Return only the lines from the start of the records through the line that contains "по платежным возможностям лизингополучателя.", inclusive; leave out all pictures.

Page images and extracted text →

★ ★ ★ ★ ★ ★ ★

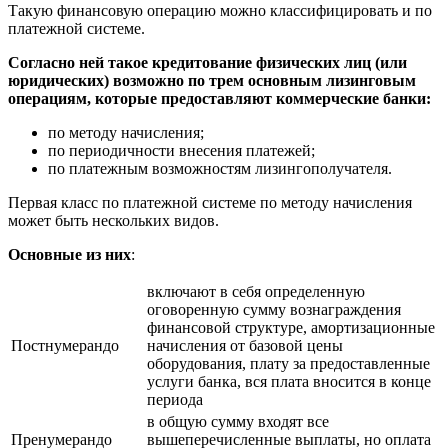
Такую финансовую операцию можно классифицировать и по
платежной системе.
Согласно ней такое кредитование физических лиц (или
юридических) возможно по трем основным лизинговым
операциям, которые предоставляют коммерческие банки:
по методу начисления;
по периодичности внесения платежей;
по платежным возможностям лизингополучателя.
Первая класс по платежной системе по методу начисления
может быть нескольких видов.
Основные из них
:
включают в себя определенную
оговоренную сумму вознаграждения
финансовой структуре, амортизационные
Постнумерандо
начисления от базовой цены
оборудования, плату за предоставленные
услуги банка, вся плата вносится в конце
периода
в общую сумму входят все
Пренумерандо
вышеперечисленные выплаты, но оплата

★ ★ ★ ★ ★ ★ ★

Exercise result →
Такую финансовую операцию можно классифицировать и по
платежной системе.
Согласно ней такое кредитование физических лиц (или
юридических) возможно по трем основным лизинговым
операциям, которые предоставляют коммерческие банки:
по методу начисления;
по периодичности внесения платежей;
по платежным возможностям лизингополучателя.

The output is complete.